▶ Task to complete:
Update the data from the line with "scientific name: Macrosteles quadrilineatus" through the line with "scientific name: Isopogon anemonifolius" by changing every "common name" to "vernacular name", leaving all else as it stands. Give back only those lines.

[Collection entries]
———
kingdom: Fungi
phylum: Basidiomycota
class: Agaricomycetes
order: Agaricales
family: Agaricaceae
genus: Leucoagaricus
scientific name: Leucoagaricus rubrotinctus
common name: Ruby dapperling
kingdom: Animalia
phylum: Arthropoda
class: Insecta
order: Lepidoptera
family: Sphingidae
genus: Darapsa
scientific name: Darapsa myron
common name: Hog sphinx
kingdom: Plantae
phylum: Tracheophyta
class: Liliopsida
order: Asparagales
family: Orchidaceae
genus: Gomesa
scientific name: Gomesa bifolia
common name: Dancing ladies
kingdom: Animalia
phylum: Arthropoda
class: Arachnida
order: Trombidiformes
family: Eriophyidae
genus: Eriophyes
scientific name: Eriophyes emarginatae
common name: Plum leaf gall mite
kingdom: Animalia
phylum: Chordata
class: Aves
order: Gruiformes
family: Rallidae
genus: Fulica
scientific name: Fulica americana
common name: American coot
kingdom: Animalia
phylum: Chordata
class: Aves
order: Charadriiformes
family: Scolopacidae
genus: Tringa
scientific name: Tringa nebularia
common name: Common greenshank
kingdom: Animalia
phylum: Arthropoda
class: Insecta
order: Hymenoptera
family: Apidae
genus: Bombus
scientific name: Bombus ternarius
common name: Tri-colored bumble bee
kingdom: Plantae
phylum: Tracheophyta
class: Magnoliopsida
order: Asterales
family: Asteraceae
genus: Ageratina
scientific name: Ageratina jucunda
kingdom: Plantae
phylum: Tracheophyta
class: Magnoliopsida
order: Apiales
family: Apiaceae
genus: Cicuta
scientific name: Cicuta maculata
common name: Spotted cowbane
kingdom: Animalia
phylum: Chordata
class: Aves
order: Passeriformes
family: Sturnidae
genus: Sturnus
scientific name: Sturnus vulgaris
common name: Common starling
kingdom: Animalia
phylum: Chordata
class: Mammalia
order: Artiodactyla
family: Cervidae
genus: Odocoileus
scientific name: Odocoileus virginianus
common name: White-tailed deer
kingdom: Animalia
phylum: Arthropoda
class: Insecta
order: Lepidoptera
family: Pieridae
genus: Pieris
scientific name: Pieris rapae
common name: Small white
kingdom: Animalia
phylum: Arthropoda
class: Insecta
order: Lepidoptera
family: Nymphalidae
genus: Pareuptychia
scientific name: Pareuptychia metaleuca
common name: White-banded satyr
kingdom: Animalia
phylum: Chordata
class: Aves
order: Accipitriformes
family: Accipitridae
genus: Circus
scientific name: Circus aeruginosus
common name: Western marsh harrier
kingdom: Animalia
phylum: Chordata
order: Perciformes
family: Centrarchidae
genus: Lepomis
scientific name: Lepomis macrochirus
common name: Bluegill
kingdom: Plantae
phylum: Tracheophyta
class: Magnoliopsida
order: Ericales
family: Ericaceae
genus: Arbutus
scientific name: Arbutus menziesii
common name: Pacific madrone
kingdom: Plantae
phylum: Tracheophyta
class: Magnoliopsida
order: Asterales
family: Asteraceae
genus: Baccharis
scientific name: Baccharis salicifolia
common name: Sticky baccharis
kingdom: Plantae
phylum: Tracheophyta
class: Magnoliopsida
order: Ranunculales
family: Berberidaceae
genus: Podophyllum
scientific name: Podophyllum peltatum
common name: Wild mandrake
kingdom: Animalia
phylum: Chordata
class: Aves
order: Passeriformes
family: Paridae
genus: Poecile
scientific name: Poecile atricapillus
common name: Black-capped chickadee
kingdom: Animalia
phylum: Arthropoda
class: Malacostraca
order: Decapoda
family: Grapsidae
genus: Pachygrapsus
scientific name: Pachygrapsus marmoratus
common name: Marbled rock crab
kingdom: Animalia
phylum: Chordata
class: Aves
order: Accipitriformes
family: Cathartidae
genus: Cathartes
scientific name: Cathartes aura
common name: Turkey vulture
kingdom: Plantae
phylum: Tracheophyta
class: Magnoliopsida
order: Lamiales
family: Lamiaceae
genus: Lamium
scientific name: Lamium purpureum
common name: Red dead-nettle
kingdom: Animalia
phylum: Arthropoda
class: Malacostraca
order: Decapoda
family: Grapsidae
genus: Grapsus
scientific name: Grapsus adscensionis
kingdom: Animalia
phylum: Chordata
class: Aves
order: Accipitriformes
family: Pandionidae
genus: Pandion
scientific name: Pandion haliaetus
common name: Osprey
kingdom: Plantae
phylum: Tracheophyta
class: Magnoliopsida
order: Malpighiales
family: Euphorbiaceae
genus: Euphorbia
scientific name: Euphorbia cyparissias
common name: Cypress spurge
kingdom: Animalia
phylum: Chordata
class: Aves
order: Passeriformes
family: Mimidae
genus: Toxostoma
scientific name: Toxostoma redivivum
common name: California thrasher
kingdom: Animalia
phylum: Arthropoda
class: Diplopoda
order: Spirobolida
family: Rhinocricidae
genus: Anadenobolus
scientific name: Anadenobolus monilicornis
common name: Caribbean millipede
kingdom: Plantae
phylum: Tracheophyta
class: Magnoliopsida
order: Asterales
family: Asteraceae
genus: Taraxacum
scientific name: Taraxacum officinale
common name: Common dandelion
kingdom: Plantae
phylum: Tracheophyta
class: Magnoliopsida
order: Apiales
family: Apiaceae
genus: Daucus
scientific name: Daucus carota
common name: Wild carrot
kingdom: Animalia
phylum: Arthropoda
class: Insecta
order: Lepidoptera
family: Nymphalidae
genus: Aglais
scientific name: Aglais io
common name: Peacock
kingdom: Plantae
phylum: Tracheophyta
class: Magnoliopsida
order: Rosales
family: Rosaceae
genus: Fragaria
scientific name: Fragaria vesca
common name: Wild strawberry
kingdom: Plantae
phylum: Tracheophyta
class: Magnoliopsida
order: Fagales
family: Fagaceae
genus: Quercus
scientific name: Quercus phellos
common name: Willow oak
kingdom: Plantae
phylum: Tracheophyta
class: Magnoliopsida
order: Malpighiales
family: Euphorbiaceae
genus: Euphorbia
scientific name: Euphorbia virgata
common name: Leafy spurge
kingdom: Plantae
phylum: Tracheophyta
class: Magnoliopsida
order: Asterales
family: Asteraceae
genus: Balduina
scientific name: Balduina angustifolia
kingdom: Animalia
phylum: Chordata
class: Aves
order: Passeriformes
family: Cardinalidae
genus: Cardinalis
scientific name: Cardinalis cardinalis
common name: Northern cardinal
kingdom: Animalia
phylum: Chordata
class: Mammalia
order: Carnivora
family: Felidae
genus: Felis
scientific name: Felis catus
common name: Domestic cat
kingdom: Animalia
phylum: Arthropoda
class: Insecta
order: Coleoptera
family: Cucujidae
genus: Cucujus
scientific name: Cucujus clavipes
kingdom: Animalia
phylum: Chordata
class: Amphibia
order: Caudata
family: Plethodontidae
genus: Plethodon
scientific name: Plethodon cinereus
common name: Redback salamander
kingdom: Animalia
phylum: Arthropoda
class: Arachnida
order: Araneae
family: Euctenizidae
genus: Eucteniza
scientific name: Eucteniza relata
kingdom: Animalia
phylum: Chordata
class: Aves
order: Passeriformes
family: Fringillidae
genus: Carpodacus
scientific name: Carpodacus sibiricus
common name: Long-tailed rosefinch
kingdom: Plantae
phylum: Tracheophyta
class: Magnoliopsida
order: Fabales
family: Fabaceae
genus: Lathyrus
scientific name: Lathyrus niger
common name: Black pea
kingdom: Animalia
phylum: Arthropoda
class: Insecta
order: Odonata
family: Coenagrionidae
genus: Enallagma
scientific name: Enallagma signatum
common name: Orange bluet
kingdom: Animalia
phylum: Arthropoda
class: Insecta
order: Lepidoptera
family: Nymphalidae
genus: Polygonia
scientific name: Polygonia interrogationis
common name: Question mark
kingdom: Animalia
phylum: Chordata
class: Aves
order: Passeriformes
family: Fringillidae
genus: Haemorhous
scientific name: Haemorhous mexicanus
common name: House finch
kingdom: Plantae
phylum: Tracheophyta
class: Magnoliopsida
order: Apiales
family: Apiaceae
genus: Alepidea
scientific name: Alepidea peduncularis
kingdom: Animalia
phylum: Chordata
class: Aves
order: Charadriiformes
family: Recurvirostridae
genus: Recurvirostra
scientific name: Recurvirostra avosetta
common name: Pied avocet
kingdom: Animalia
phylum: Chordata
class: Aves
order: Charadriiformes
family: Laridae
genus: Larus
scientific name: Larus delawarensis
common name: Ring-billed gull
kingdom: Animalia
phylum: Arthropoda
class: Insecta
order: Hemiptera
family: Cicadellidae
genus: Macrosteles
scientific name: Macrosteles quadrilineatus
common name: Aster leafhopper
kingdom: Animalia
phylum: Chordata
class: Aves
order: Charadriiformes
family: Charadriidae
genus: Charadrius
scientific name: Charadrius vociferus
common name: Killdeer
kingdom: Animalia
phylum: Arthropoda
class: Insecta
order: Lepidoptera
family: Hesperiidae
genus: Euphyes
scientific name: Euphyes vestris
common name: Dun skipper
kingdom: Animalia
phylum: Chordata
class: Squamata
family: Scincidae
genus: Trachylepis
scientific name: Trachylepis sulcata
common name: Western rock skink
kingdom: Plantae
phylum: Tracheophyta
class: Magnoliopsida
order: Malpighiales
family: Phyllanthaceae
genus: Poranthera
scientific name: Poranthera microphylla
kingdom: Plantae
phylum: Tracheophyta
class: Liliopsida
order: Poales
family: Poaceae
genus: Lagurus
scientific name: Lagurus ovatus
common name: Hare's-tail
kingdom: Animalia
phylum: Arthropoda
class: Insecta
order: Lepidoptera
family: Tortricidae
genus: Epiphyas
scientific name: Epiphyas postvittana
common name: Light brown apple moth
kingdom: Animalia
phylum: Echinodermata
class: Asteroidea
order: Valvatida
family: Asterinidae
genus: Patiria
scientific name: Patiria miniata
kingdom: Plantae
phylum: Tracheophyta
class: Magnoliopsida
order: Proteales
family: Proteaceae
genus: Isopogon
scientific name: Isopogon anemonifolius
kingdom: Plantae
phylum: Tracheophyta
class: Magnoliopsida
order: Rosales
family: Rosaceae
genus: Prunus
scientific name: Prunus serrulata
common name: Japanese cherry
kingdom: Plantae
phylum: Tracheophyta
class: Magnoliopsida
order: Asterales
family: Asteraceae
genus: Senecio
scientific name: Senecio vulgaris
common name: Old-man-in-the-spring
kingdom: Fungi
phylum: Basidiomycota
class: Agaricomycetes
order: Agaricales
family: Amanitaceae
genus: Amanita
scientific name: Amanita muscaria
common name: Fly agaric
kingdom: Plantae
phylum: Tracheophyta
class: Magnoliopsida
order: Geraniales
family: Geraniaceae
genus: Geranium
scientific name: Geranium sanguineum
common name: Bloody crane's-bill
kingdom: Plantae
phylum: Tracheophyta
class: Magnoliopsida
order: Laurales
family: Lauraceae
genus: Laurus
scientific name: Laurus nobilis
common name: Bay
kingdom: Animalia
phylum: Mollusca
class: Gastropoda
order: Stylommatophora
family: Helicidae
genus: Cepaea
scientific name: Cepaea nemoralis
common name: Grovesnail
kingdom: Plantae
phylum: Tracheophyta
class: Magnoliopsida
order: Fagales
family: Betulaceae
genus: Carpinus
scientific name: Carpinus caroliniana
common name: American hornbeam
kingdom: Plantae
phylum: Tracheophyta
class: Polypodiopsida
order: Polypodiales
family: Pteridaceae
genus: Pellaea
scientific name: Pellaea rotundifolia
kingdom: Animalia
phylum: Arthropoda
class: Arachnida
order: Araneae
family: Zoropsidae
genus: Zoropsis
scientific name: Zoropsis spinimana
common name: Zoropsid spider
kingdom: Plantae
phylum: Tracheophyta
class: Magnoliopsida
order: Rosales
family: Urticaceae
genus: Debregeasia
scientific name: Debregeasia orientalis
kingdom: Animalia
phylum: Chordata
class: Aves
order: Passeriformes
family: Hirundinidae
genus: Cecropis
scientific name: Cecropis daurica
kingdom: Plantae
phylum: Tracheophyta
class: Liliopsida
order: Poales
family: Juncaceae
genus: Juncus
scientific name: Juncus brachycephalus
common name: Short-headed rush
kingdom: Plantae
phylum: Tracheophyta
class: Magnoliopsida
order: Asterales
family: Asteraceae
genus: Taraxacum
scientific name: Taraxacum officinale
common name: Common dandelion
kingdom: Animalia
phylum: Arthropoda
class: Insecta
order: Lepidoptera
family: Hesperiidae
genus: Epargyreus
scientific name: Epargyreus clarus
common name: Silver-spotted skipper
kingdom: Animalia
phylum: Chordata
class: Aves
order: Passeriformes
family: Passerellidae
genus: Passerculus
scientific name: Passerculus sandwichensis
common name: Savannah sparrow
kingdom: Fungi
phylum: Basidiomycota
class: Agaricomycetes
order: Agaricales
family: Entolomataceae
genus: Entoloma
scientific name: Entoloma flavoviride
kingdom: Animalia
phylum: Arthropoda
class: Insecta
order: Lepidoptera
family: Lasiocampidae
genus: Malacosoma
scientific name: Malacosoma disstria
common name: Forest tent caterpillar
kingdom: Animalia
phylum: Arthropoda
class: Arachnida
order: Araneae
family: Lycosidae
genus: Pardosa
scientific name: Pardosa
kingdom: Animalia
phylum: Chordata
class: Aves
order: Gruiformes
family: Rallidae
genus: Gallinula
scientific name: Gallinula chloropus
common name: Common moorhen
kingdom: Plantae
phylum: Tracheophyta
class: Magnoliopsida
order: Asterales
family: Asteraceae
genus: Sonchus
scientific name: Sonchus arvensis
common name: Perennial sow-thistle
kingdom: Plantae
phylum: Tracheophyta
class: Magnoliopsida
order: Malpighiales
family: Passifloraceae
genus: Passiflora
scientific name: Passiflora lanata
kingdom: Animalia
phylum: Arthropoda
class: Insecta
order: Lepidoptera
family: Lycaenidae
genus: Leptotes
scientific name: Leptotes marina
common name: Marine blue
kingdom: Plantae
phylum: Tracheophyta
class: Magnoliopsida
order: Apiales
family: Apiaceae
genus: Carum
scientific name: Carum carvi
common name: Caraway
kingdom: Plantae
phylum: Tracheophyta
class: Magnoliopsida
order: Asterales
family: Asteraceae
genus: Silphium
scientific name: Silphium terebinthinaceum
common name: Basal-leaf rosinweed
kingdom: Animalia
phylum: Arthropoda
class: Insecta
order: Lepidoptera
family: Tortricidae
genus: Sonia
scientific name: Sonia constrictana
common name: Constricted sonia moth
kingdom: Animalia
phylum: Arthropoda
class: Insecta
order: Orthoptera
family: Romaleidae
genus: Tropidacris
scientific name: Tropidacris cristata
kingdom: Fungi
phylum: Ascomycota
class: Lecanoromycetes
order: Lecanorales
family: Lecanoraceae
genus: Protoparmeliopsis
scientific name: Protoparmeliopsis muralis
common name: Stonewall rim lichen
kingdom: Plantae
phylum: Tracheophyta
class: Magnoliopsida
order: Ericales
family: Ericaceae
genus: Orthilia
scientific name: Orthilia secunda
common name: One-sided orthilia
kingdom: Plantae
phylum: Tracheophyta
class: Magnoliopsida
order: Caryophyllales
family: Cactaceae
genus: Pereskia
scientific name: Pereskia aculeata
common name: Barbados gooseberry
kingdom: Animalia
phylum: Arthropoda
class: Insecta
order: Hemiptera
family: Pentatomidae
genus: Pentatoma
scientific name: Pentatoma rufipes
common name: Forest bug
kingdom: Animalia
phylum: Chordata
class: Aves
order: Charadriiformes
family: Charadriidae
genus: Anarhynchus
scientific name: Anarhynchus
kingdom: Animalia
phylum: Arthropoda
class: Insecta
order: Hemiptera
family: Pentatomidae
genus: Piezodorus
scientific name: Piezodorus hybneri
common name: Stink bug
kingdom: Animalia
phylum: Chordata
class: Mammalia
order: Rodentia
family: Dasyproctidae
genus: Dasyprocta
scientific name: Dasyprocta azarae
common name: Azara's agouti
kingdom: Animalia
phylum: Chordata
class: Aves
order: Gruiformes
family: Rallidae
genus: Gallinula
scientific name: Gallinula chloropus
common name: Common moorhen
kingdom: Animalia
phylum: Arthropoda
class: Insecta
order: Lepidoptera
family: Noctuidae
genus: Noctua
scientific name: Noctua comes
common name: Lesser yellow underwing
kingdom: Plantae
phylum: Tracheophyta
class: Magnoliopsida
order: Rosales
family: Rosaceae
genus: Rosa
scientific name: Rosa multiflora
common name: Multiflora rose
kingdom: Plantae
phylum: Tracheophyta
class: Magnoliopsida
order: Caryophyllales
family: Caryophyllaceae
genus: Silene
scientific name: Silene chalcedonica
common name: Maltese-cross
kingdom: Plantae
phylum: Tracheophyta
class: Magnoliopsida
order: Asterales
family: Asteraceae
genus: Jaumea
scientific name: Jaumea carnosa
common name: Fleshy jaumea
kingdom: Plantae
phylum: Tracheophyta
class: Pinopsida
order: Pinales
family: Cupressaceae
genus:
———
▶ Response below:
scientific name: Macrosteles quadrilineatus
vernacular name: Aster leafhopper
kingdom: Animalia
phylum: Chordata
class: Aves
order: Charadriiformes
family: Charadriidae
genus: Charadrius
scientific name: Charadrius vociferus
vernacular name: Killdeer
kingdom: Animalia
phylum: Arthropoda
class: Insecta
order: Lepidoptera
family: Hesperiidae
genus: Euphyes
scientific name: Euphyes vestris
vernacular name: Dun skipper
kingdom: Animalia
phylum: Chordata
class: Squamata
family: Scincidae
genus: Trachylepis
scientific name: Trachylepis sulcata
vernacular name: Western rock skink
kingdom: Plantae
phylum: Tracheophyta
class: Magnoliopsida
order: Malpighiales
family: Phyllanthaceae
genus: Poranthera
scientific name: Poranthera microphylla
kingdom: Plantae
phylum: Tracheophyta
class: Liliopsida
order: Poales
family: Poaceae
genus: Lagurus
scientific name: Lagurus ovatus
vernacular name: Hare's-tail
kingdom: Animalia
phylum: Arthropoda
class: Insecta
order: Lepidoptera
family: Tortricidae
genus: Epiphyas
scientific name: Epiphyas postvittana
vernacular name: Light brown apple moth
kingdom: Animalia
phylum: Echinodermata
class: Asteroidea
order: Valvatida
family: Asterinidae
genus: Patiria
scientific name: Patiria miniata
kingdom: Plantae
phylum: Tracheophyta
class: Magnoliopsida
order: Proteales
family: Proteaceae
genus: Isopogon
scientific name: Isopogon anemonifolius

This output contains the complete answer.